* _EXERCISE AIM_:
Every line below containing the word "trình" should be found and copied.

* _DATASET RECORDS_:
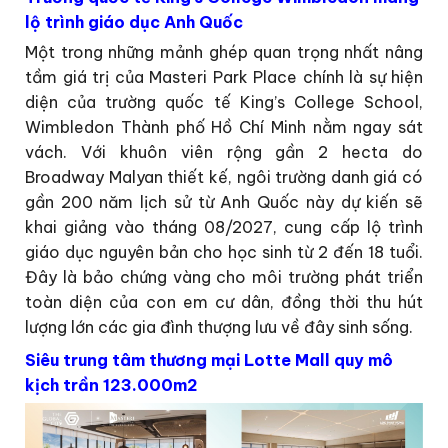
lộ trình giáo dục Anh Quốc
Một trong những mảnh ghép quan trọng nhất nâng
tầm giá trị của Masteri Park Place chính là sự hiện
diện của trường quốc tế King’s College School,
Wimbledon Thành phố Hồ Chí Minh nằm ngay sát
vách. Với khuôn viên rộng gần 2 hecta do
Broadway Malyan thiết kế, ngôi trường danh giá có
gần 200 năm lịch sử từ Anh Quốc này dự kiến sẽ
khai giảng vào tháng 08/2027, cung cấp lộ trình
giáo dục nguyên bản cho học sinh từ 2 đến 18 tuổi.
Đây là bảo chứng vàng cho môi trường phát triển
toàn diện của con em cư dân, đồng thời thu hút
lượng lớn các gia đình thượng lưu về đây sinh sống.
Siêu trung tâm thương mại Lotte Mall quy mô
kịch trần 123.000m2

* _SOLVED PROBLEM_:
lộ trình giáo dục Anh Quốc
khai giảng vào tháng 08/2027, cung cấp lộ trình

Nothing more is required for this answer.